__What the exercise asks__
In the listing below, find the line containing "инициатива Токаева о" and the line containing "WSZYSTKIE PRODUKTY". Repeat exactly those two lines and every line between them, nothing more.

__Given records__
· · · · ·
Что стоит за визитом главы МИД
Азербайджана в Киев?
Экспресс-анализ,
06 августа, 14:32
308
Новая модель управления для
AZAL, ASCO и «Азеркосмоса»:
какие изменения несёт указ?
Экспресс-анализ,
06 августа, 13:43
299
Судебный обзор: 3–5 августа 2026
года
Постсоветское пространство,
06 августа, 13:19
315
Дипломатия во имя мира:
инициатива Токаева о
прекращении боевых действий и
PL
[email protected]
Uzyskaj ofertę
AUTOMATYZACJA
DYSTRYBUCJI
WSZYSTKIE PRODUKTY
· · · · ·
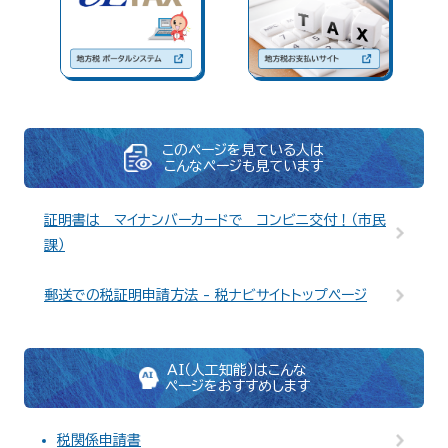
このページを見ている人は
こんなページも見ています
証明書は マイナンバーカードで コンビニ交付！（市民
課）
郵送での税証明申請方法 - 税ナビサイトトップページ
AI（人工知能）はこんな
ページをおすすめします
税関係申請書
· · · · ·
__Solved problem__
инициатива Токаева о
прекращении боевых действий и
PL
[email protected]
Uzyskaj ofertę
AUTOMATYZACJA
DYSTRYBUCJI
WSZYSTKIE PRODUKTY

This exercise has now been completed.